EXERCISE INSTRUCTIONS
Go through the records and tally the lines that include the word "pixels". The answer is that total alone.

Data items
===

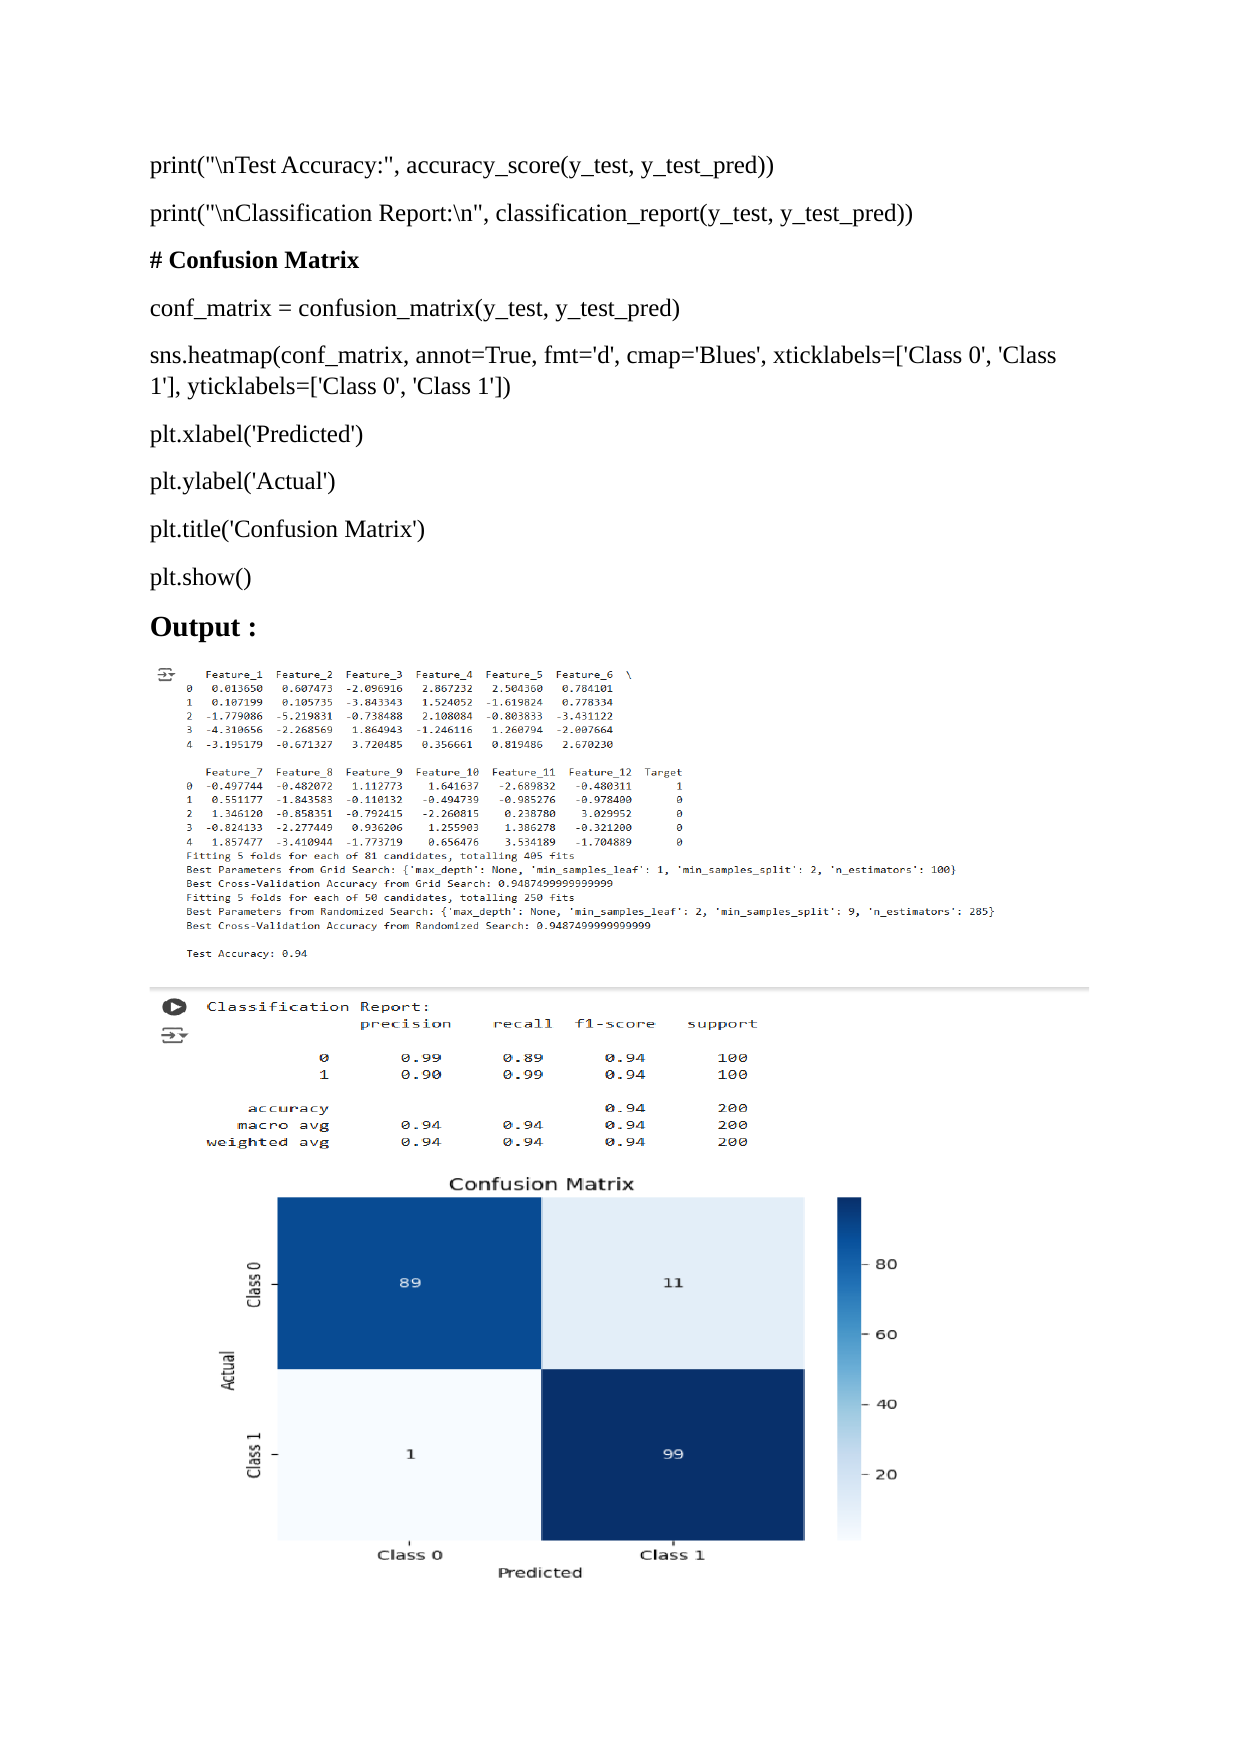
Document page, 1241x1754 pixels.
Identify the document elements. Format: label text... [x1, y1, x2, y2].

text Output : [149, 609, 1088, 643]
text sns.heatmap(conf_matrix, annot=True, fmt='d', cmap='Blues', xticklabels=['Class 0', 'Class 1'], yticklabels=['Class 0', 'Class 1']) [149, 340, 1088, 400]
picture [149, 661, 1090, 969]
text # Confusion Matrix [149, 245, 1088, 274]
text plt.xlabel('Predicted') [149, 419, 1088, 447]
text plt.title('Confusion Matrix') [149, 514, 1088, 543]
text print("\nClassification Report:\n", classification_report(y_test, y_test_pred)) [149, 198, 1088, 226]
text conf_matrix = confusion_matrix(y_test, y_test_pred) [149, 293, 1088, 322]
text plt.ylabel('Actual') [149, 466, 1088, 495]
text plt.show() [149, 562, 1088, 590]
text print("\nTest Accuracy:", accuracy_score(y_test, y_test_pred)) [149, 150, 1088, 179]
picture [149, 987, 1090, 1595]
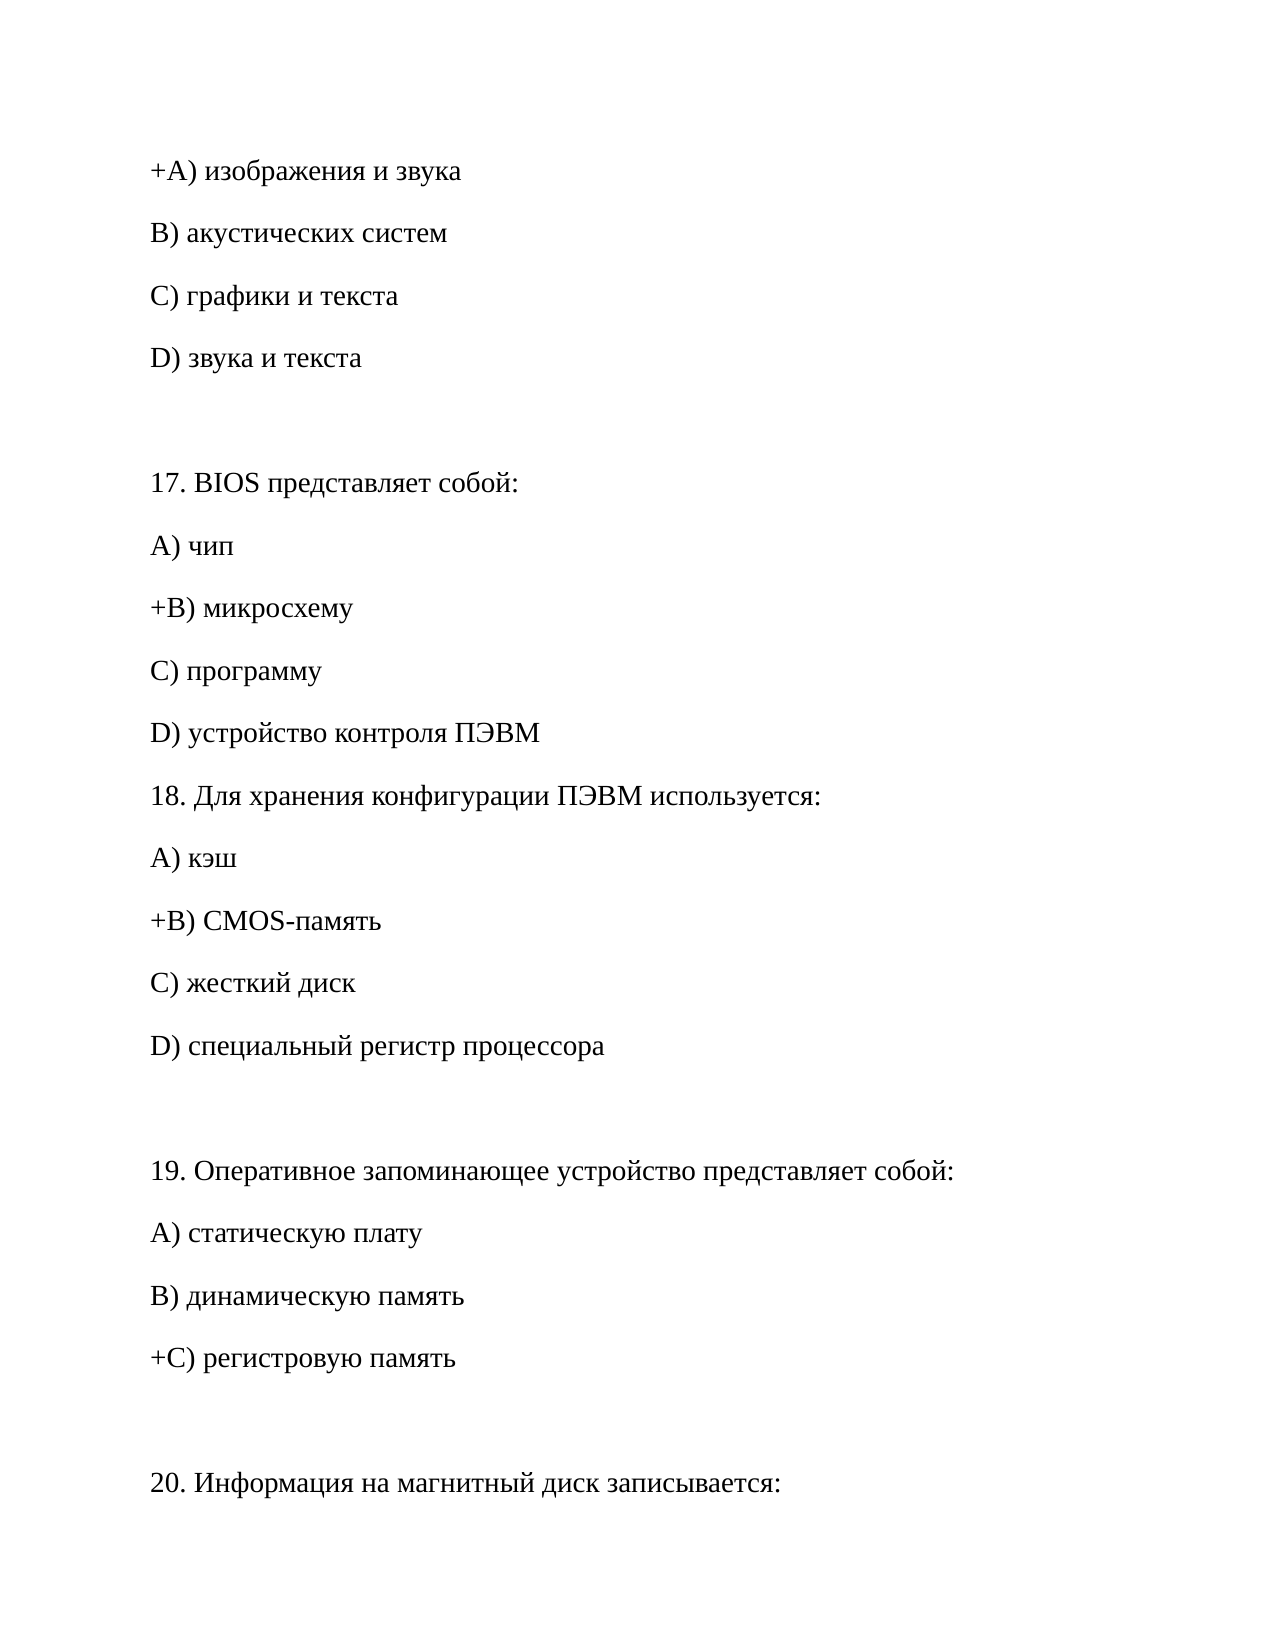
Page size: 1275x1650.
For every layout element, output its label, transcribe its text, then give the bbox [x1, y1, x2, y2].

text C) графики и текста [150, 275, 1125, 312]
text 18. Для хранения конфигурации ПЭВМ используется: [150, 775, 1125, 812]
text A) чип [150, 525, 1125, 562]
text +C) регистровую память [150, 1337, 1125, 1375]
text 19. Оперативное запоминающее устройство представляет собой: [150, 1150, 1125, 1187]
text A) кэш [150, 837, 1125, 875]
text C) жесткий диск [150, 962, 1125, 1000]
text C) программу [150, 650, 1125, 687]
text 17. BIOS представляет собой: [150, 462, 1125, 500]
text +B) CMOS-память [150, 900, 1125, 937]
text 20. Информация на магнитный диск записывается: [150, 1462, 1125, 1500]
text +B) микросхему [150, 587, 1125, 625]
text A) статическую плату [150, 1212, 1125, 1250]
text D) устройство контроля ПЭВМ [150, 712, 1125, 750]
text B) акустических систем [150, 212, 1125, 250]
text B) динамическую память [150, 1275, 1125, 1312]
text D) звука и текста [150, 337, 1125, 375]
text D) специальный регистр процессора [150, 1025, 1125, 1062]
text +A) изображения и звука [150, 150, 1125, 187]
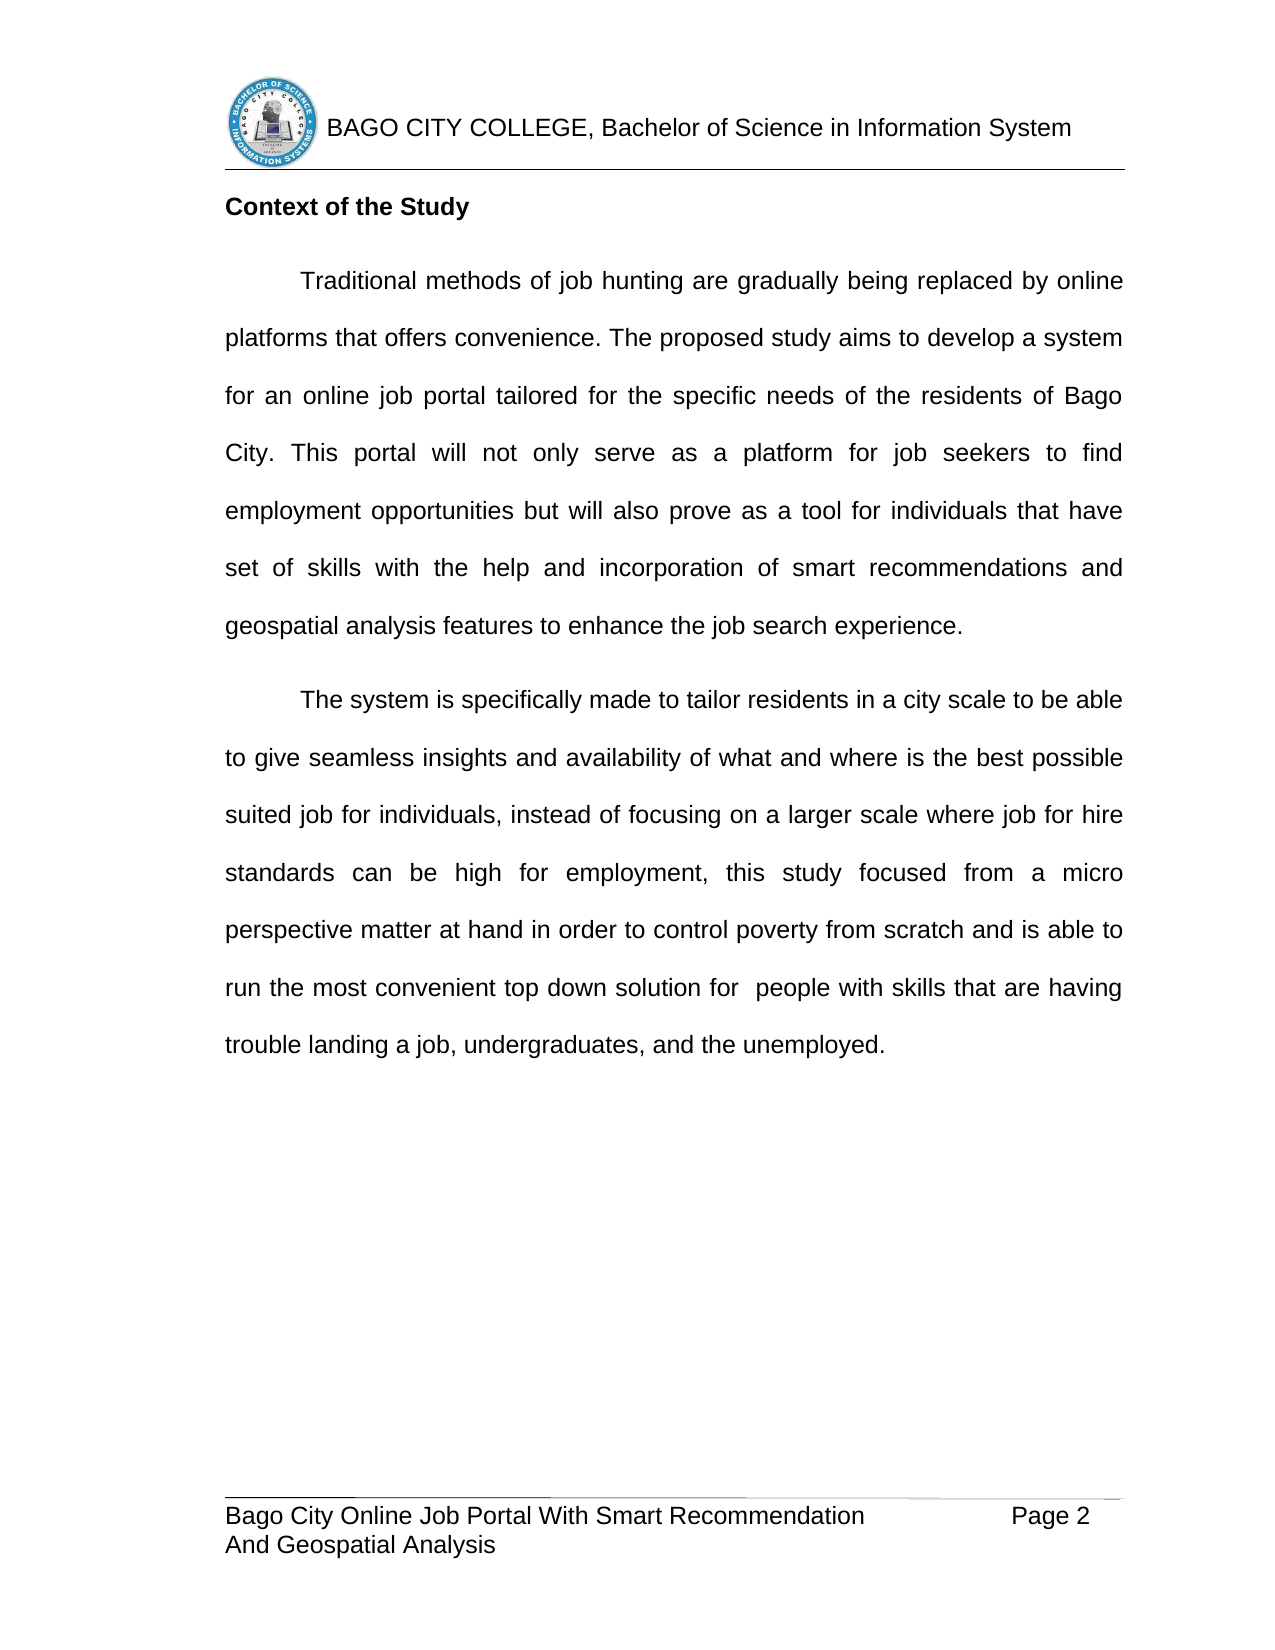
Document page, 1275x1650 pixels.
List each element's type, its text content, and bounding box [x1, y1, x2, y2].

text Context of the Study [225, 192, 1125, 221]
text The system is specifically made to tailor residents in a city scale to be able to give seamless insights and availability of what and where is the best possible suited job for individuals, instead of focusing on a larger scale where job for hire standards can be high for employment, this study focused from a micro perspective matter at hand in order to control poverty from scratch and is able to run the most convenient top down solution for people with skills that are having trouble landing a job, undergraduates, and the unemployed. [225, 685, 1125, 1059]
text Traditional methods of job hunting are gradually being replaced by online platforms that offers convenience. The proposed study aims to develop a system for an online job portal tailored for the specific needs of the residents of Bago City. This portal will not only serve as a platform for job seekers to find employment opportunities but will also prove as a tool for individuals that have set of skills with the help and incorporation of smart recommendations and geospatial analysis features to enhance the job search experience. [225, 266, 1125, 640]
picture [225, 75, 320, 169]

===

WRITTEN SOLUTION
2